Qu'on rouvre les fenêtres !
23 juil. 2017

Spectacle de la Compagnie Anda Jaleo (69), vu le 17 juillet 2017, Festival Avignon OFF, Théâtre Alizé.
Ecriture, mise en scène et jeu : Solène Angeloni, Jean Lacroix, Mathilde Ménager
Musique : Solène Angeloni et François Robert
Chorégraphies : Mathilde Ménager
Genre : Théâtre, Danse
Public : Tout public
Durée : 1h
"Qu’on rouvre les fenêtres !" est un retour aux racines, une invitation à mieux connaître son histoire, non pas pour s’enfermer mais davantage s’ouvrir au monde. Les trois jeunes comédiens, à la fois auteurs et metteurs en scène, investissent avec brio et ferveur leurs personnages. Ils sont Français. Leurs ancêtres sont Espagnols. Et leur passé familial reste une énigme.
Cette création, écrite à partir de témoignages de descendants d'immigrés, rend compte avec finesse d’un sujet brûlant d’actualité : l’identité. Les trois personnages entendent bien briser ce tabou, non pas pour parler d’intégration ou d’assimilation mais plutôt de transmission. Ils ont simplement "besoin de recoller les morceaux", ceux de l’Histoire et de leur propre histoire, souvent imbriqués. Un thème sensible où se mélange les sentiments de fierté, d’euphorie ou de rage.

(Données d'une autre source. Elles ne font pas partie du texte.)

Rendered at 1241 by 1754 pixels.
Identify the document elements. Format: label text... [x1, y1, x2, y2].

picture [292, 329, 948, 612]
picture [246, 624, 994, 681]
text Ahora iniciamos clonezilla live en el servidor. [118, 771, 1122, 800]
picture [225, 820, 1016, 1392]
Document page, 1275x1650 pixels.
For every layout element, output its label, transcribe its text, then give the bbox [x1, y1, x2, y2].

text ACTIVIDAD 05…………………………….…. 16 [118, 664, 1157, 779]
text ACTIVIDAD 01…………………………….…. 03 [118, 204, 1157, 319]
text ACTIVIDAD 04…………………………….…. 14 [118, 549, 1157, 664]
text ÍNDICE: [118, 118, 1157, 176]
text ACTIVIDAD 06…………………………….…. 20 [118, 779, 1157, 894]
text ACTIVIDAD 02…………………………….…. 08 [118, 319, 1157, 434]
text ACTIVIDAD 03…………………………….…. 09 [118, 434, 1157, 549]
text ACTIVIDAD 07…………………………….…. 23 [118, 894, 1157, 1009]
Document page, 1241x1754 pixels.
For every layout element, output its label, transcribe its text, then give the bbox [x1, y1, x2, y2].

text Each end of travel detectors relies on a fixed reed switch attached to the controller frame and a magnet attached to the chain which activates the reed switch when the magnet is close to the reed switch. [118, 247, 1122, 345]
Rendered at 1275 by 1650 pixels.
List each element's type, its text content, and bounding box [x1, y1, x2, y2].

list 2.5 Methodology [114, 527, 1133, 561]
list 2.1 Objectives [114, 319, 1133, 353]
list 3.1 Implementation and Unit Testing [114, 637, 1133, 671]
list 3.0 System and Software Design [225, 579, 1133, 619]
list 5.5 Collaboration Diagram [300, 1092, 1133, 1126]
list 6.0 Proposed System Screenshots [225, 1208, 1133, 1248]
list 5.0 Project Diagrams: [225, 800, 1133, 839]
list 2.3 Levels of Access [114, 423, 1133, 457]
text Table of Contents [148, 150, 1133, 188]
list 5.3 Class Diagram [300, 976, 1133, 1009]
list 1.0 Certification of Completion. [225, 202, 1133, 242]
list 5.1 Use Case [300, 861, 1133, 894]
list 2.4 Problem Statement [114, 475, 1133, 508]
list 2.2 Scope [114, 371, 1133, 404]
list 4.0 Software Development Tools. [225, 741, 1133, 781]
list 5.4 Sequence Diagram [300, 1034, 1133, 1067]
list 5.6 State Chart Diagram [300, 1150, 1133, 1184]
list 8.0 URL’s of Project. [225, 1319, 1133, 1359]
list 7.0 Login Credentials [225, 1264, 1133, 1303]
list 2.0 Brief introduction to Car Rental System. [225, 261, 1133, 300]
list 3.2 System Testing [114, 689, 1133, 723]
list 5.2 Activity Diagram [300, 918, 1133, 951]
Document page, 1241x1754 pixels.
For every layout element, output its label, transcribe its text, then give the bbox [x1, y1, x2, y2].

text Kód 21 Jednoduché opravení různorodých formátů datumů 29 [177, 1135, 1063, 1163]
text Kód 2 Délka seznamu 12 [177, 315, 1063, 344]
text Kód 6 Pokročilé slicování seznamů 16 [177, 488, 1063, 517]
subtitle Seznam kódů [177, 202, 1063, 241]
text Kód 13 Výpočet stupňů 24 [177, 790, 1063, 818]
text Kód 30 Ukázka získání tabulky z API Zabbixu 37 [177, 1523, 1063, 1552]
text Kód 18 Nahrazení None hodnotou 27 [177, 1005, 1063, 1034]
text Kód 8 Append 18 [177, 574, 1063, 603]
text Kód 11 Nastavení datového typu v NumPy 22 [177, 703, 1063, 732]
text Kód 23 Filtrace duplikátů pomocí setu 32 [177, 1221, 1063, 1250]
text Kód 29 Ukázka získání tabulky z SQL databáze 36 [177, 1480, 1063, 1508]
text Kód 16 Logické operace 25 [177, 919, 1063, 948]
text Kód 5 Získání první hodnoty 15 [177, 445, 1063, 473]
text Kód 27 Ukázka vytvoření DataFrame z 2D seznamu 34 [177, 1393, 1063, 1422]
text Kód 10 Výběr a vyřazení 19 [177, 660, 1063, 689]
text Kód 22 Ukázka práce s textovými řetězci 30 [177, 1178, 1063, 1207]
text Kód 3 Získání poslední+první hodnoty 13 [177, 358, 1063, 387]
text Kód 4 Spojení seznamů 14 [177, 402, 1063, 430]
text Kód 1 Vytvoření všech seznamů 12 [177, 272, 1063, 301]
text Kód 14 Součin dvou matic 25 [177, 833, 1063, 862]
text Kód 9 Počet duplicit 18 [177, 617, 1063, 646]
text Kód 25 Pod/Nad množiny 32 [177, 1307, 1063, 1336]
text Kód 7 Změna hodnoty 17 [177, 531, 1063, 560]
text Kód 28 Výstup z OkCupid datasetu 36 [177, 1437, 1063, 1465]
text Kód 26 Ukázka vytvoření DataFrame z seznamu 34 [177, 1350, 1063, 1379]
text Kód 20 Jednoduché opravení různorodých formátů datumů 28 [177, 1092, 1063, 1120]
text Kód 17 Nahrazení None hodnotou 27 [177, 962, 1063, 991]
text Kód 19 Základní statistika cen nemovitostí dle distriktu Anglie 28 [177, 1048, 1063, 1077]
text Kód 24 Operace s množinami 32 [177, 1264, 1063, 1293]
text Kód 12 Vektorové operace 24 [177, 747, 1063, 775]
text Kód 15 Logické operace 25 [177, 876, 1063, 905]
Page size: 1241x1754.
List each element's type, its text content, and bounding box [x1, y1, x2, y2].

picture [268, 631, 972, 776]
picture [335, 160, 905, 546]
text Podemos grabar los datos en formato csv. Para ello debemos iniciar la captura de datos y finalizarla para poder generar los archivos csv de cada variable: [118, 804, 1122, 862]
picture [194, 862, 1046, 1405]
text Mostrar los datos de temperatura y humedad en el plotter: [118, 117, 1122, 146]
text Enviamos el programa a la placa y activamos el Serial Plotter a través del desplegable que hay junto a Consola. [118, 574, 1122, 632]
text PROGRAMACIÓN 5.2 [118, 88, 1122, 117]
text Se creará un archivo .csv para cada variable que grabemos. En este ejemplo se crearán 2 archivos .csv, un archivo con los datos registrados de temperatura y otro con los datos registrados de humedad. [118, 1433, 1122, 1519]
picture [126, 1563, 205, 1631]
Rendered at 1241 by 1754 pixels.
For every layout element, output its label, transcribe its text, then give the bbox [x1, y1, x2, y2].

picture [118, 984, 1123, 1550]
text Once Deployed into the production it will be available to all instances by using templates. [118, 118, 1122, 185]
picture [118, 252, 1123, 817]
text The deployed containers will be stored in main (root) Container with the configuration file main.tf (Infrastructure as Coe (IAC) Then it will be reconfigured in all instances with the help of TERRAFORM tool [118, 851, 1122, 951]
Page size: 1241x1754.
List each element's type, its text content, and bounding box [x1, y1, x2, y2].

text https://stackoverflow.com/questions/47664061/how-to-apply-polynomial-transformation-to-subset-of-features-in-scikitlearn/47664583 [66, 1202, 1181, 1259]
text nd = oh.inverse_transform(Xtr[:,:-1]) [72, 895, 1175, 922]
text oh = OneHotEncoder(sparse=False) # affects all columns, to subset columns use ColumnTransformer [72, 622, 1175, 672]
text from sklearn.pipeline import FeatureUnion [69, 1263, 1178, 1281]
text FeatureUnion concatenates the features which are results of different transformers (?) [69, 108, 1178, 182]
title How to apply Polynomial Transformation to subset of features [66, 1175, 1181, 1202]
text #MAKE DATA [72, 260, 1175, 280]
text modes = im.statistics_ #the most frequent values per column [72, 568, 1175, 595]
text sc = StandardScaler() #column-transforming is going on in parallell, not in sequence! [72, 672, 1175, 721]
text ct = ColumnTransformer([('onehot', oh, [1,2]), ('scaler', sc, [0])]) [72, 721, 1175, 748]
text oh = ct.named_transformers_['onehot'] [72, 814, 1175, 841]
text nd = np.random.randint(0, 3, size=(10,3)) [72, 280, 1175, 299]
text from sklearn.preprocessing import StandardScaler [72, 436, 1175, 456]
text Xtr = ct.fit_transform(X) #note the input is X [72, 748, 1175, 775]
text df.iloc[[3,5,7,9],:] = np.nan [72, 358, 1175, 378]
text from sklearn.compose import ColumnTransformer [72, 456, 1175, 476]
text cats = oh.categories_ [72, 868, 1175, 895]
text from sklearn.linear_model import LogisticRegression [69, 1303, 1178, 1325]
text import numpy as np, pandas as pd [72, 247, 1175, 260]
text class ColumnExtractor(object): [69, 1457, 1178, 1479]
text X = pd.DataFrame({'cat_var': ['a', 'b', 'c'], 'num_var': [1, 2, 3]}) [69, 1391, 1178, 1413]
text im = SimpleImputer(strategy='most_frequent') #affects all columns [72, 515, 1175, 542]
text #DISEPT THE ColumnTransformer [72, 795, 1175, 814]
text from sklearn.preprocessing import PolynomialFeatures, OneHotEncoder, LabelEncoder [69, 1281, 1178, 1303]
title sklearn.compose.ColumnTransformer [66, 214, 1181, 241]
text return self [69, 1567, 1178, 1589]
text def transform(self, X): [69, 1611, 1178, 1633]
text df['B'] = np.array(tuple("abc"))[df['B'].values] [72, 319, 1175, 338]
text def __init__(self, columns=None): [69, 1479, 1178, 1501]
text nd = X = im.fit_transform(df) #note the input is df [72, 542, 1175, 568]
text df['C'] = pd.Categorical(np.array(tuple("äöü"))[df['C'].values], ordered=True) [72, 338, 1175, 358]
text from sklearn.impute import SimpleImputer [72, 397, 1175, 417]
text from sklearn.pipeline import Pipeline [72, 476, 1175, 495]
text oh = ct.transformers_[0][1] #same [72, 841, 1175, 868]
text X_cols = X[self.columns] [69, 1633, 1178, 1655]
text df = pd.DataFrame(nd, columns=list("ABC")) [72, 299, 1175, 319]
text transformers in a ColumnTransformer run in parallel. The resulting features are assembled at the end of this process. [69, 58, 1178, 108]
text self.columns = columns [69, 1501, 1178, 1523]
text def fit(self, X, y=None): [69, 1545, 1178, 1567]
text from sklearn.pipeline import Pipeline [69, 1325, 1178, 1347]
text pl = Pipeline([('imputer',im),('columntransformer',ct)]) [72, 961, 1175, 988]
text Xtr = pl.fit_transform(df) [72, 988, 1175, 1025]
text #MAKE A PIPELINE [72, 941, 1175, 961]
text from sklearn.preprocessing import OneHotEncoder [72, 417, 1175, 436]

Evoluant entre excitation, ressentiments et questionnements, ces jeunes refusent de laisser parler la petite voix qui dirait "quelle importance ?", que l’on entend en boucle en voix off dès le début du spectacle. Ils croient en la nécessité de "savoir d’où l’on vient". Alors ils cherchent, s’interrogent, se souviennent et nous racontent des bribes de ce qu’on leur a à eux-mêmes raconté. Mais ils devront faire face à un constat amer : "je ne sais pas d’où je viens". Au-delà des histoires individuelles, la pièce souligne la portée universelle de la transmission intergénérationnelle et son importance dans "un monde qui a perdu sa mémoire".
Le spectacle commence avec intensité : lumière tamisée, piétinement des comédiens, gestes répétitifs, voix off tournant en boucle "je ne sais pas quoi raconter"… En fouillant dans le passé, le trio évoque notamment la période franquiste. Leur obstination touchante les pousse à faire jaillir des fardeaux parfois lourds à porter, des blessures inconscientes, refoulées génération après génération et pourtant bien réelles. Mais les larmes ne prennent pas le dessus. La parole se libère et laisse place à l’enthousiasme. Les personnages ont soif de connaissance, leurs anecdotes fusent, leurs souvenirs remontent et parfois les submergent.
Dans cette quête identitaire, ils semblent être partis à la recherche d’un trésor. Ils ouvrent d’ailleurs une malle, telle un coffre-fort, pour en ressortir des objets rattachés à des souvenirs : une poupée de flamenco, une poêle, un bateau miniature… Cet attachement matérialiste suscite une joie immense qui pourrait être risible. Mais ces objets ont une histoire et une valeur sentimentale auxquelles ils peuvent se raccrocher. Ce besoin d’appartenance et cette nécessité d’avoir "quelque chose à raconter" ne semblent pas les quitter une seconde, hormis lorsqu’ils dansent durant les transitions musicales et les intervalles de silence.
Le spectacle n’a rien de plombant. Au contraire, on ressent le bol d’air frais qu’évoque le titre "Qu’on rouvre les fenêtres !". Dépoussiérer le passé, aérer l’atmosphère, s’éclaircir la mémoire et faire entrer la lumière pour mieux avancer. Un joli méli-mélo de danse, de théâtre, de chant et de musiques sélectionnées ou composées avec soin. Les anecdotes racontées par les trois personnages sont entrecoupées de séquences poétiques, travaillées et esthétiques (malgré quelques longueurs) : gestuelle ample et répétitive des mouvements de danse ; balancement de bras qui s’ouvrent au rythme d’une respiration cadencée ; beauté d’un lancer de photos qui recouvrent tout le plateau ; sable sur le sol balayé avec les mains qui évoque ce retour aux racines ; chant d’une des comédiennes qui nous envoûte...
Le public est conquis et applaudit chaleureusement les comédiens. Quant au lieu, les sièges sont confortables, la scène est grande et assez large pour accueillir tous les papiers lancés en l’air sur lesquels ont été imprimées les photos (une quantité impressionnante !).